Wakil Ketua Komisi VIII DPR RI Singgih Januratmoko menyalurkan bantuan Program Kemaslahatan Badan Pengelola Keuangan Haji (BPKH) berupa smart board kepada Pondok Pesantren Al Ubaidah, Kertosono, Nganjuk, Jawa Timur. Bantuan tersebut diterima langsung oleh Pengasuh Pondok Pesantren Al Ubaidah, Habib Ubaidillah Al Hasany, didampingi Humas Pondok Pesantren Al Ubaidah, Abdul Kohar, dan pengurus pondok lainnya.
Penyaluran bantuan tersebut merupakan bagian dari komitmen Badan Pengelola Keuangan Haji (BPKH) dalam mendukung peningkatan kualitas pendidikan keagamaan, melalui pemanfaatan teknologi digital di lingkungan pondok pesantren, “Transformasi digital di lembaga pendidikan Islam merupakan kebutuhan yang tidak bisa dihindari. Menurutnya, pemanfaatan perangkat pembelajaran berbasis teknologi akan meningkatkan efektivitas kegiatan pondok pesantren dalam memajukan pendidikan keagamaan,” ujar Singgih dalam siaran persnya pada Jumat (24/7/2026).
Ia juga menegaskan digitalisasi pondok pesantren menjadi langkah yang sangat penting. Harapannya, smart board tersebut dapat mendukung proses belajar mengajar agar lebih interaktif, efektif, dan mampu meningkatkan kualitas pendidikan para santri. Pesantren harus mampu beradaptasi dengan perkembangan teknologi tanpa meninggalkan nilai-nilai keislaman yang menjadi fondasinya,” ujar Singgih.
Ia menambahkan, Program Kemaslahatan BPKH merupakan bentuk nyata pemanfaatan nilai manfaat dana haji, yang memberikan dampak luas bagi umat, termasuk dalam sektor pendidikan, “Melalui program ini, kami ingin memastikan manfaat yang dihasilkan dari pengelolaan dana haji dapat dirasakan masyarakat secara lebih luas, salah satunya melalui peningkatan sarana pendidikan di pondok pesantren.
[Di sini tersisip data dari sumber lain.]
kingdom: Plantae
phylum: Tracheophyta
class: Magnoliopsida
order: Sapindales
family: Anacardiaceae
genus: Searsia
Semoga bantuan ini dapat dimanfaatkan secara optimal untuk mencetak generasi yang unggul, religius, dan melek teknologi,” katanya.
Sementara itu, Pengasuh Pondok Pesantren Al Ubaidah, Habib Ubaidillah Al Hasany, menyampaikan apresiasi dan bersyukur atas bantuan smart board yang diberikan melalui program Kemaslahatan BPKH, “Insyaallah fasilitas ini akan kami manfaatkan sebaik-baiknya untuk menunjang aktivitas pembelajaran dan berbagai kegiatan di pondok pesantren. Kehadiran teknologi ini tentu akan semakin memudahkan para ustaz dan santri dalam proses belajar mengajar,” ujar Habib Ubaidillah.
Habib Ubaid menegaskan sinergi antara pondok pesantren dan wakil rakyat, memungkinkan para pengurus memajukan pendidikan para santri, “Pembinaan yang berkesinambungan memerlukan sinergi antarlembaga, termasuk dengan DPR RI. Kami berkomitmen membina para santri, untuk menjadi generasi unggul yang membawa kemajuan bagi bangsa,” papar habib Ubaidillah.
Dengan adanya bantuan smart board dari Program Kemaslahatan BPKH, diharapkan Pondok Pesantren Al Ubaidah semakin siap mengembangkan sistem pembelajaran yang adaptif terhadap perkembangan teknologi, sekaligus tetap mempertahankan karakter pendidikan pesantren yang berlandaskan nilai-nilai keislaman.